Penjelasan Mendalam
1. Tujuan & Nilai Utama
Misi utama Keeta adalah memperbaiki apa yang disebutnya sebagai "infrastruktur yang rusak" dalam pembayaran global. Berbeda dengan aplikasi yang dibangun di atas sistem lama, Keeta memposisikan dirinya sebagai lapisan jaringan dasar. Keeta berupaya menghubungkan keuangan tradisional (TradFi) dan jaringan blockchain modern secara mulus, memungkinkan transfer nilai yang instan, tanpa batas negara, dan dapat diprogram. Tujuannya adalah menjadi jaringan koresponden dan kliring global untuk institusi, fintech, bahkan agen AI otonom.
2. Teknologi & Arsitektur
Jaringan ini dibangun untuk performa tinggi dan kepatuhan regulasi. Keeta menggunakan mekanisme konsensus delegated proof-of-stake (DPoS) dan inti yang sangat dioptimalkan. Uji tekanan publik pada tahun 2025 menunjukkan kapasitas lebih dari 11 juta TPS. Inovasi utama adalah sistem identitas digital native yang memungkinkan kepatuhan Know Your Customer (KYC) dan Anti-Money Laundering (AML) secara terintegrasi. Hal ini memungkinkan tokenisasi aset dunia nyata (RWAs) dan mata uang fiat dengan aturan regulasi yang ditegakkan di tingkat protokol.
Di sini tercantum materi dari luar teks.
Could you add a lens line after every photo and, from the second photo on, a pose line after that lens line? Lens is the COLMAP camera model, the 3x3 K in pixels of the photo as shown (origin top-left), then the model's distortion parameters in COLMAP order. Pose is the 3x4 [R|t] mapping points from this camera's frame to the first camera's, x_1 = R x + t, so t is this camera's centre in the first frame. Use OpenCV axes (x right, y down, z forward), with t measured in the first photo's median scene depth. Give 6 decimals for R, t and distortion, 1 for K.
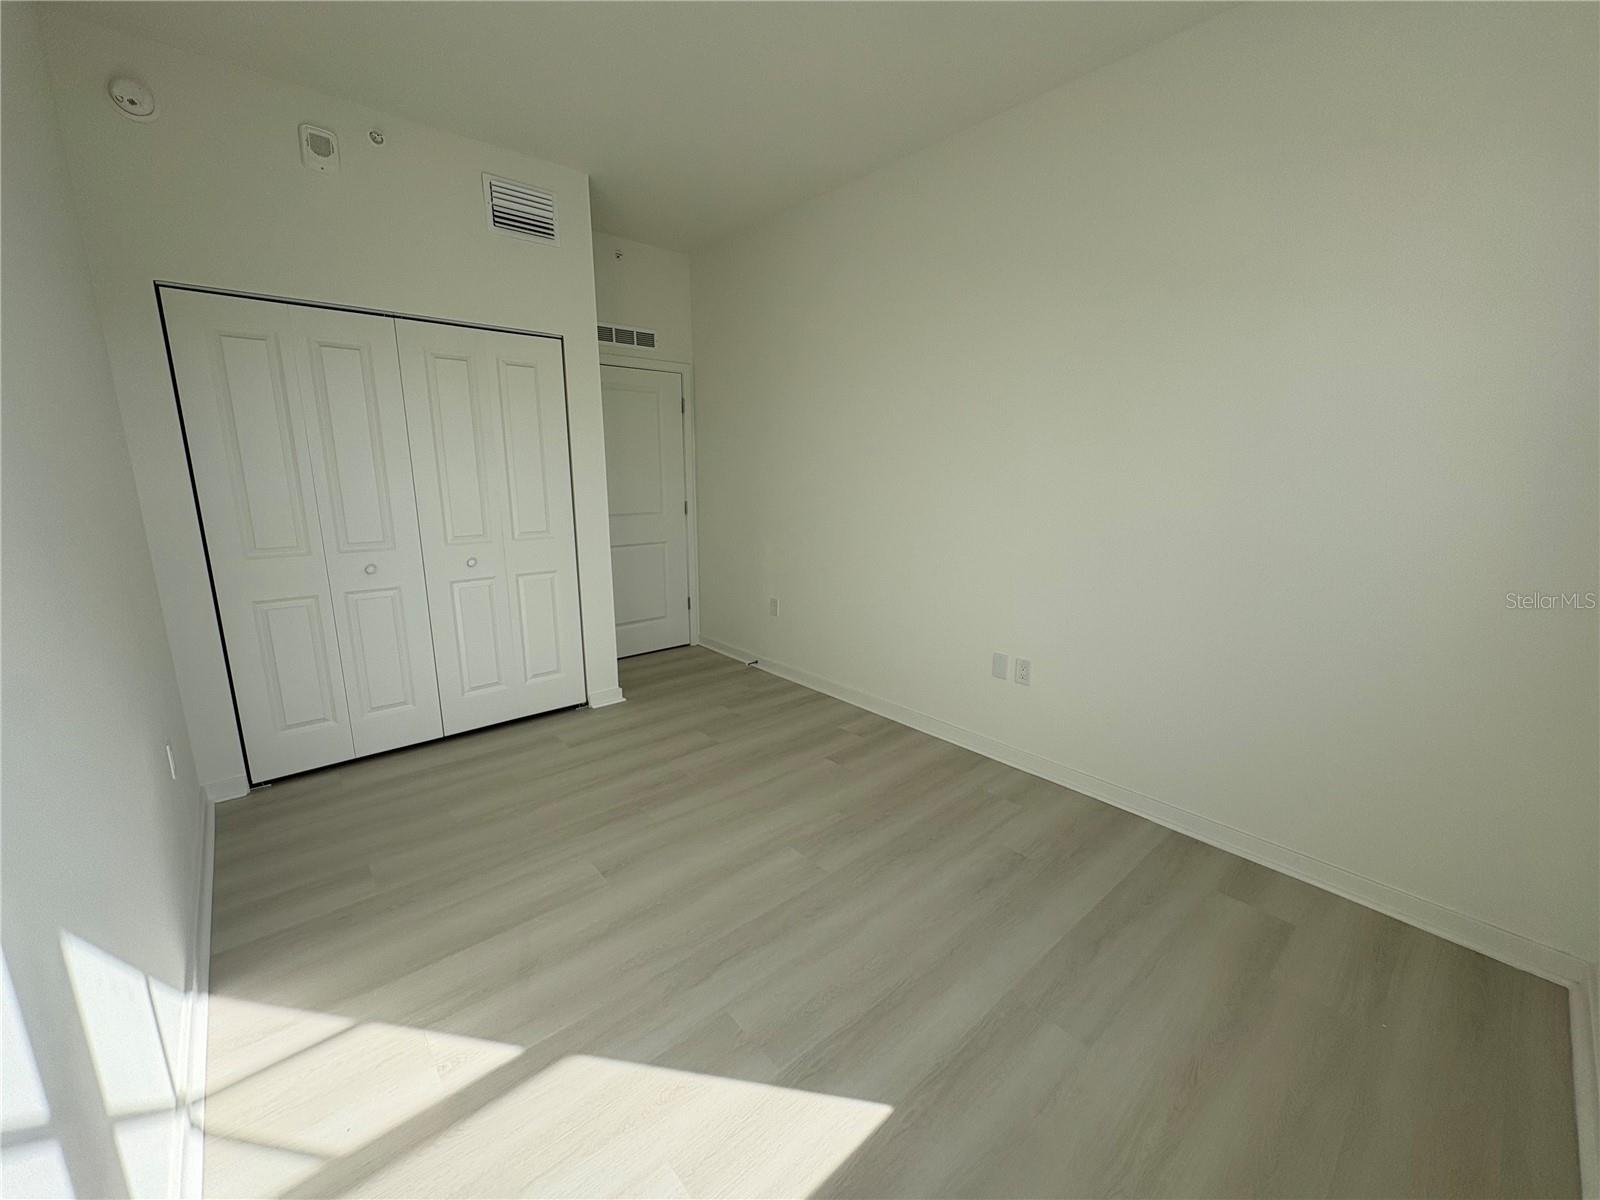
lens RADIAL K [[639.2, 0, 800.0], [0, 639.2, 600.0], [0, 0, 1]] dist [-0.000010, -0.000066]
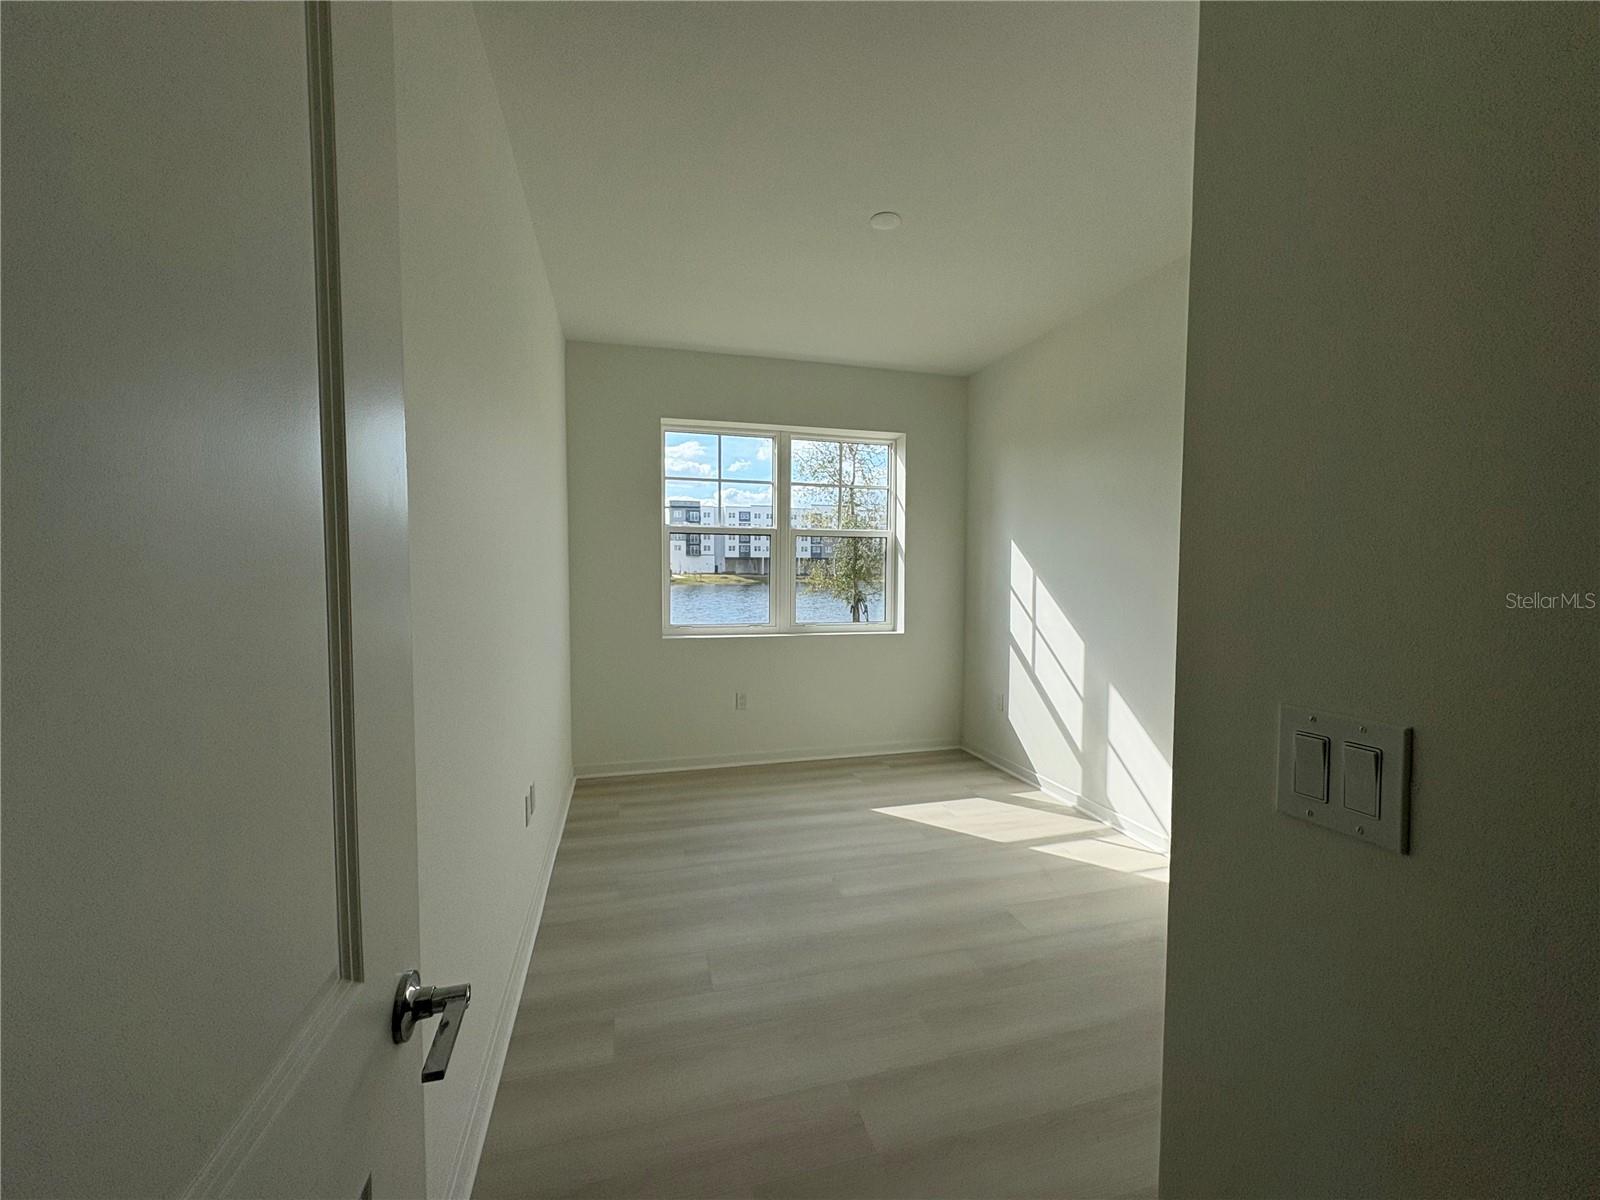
lens RADIAL K [[639.2, 0, 800.0], [0, 639.2, 600.0], [0, 0, 1]] dist [-0.000010, -0.000066]
pose [[-0.900959, -0.032790, 0.432664, -0.444246], [0.074475, 0.970657, 0.228646, -0.416402], [-0.427465, 0.238224, -0.872080, 2.046612]]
3. Ekosistem & Pembeda Utama
Keeta bukan sekadar blockchain; ini adalah platform keuangan terintegrasi. Produk-produknya meliputi Keeta Personal (akun multi-mata uang untuk pembayaran dan investasi), Keeta Business (perbankan global on-chain), dan Keeta Checkout untuk pedagang. Keeta membedakan diri dengan mendukung sembilan mata uang fiat saat peluncuran, pembayaran Visa Direct ke lebih dari 190 negara, dan pendanaan instan melalui kartu debit yang terhubung. Kombinasi kecepatan tinggi, kepatuhan native, dan konektivitas fiat langsung ini bertujuan menjadikan Keeta jembatan praktis antara dunia kripto dan keuangan tradisional.
Kesimpulan
Keeta adalah upaya ambisius untuk membangun ulang infrastruktur internet keuangan, dengan prioritas pada kepatuhan tingkat institusi, kecepatan transaksi yang belum pernah ada sebelumnya, dan kegunaan nyata di dunia nyata. Apakah pendekatan terintegrasi dalam identitas, dukungan mata uang, dan skalabilitas ini akan menjadi kunci untuk membuka adopsi massal blockchain dalam perdagangan global?